The teams brought cornhole games, items for a silent auction, food and lots of activities that were meant to raise money for cancer research.

One team, the Ridgerunners, made its 10th appearance in the relay.

“We were here the first year and we’ve been here ever since,” Ridgerunner member Jackie Floyd said. “In the past two years we’ve raised over $115,000, just our group.”

Like many who participated, cancer is not just a disease, its something very personal. Floyd’s mother-in-law, Mary Floyd, is a cancer survivor.

Not far away, Lori Keyser, of Kenova, W.Va., relaxed for a moment before opening ceremonies. A member of the team Steps For Life, Keyer has taken part in relays in Ohio and West Virginia, along with her sister, Angie Midkiff of Burlington, whose husband, Darrell, died from cancer.

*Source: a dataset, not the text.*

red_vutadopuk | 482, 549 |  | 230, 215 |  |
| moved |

In fact, most, if not all, teams have begun as a result of a very personal brush with cancer.

“There so much of it in our district,” Symmes Valley teacher Becky Bowling said. “We have eight teachers in the elementary with cancer. We have students who have cancer.”

Symmes Valley teacher Lisa Bryant said she lost her dad, Jack Bryant, to bladder cancer.

In the opening ceremonies, Kerstetter remarked that, “cancer is such an ugly word.”

Carolyn Waggoner, who this year is an honorary co-chair person, said the theme is “Celebrate, Remember and Fight Back.” As for the relay, Waggoner called it an “all out war on cancer. This is to raise money,” she said, “so that one day we will discover a cure for every kind of cancer.”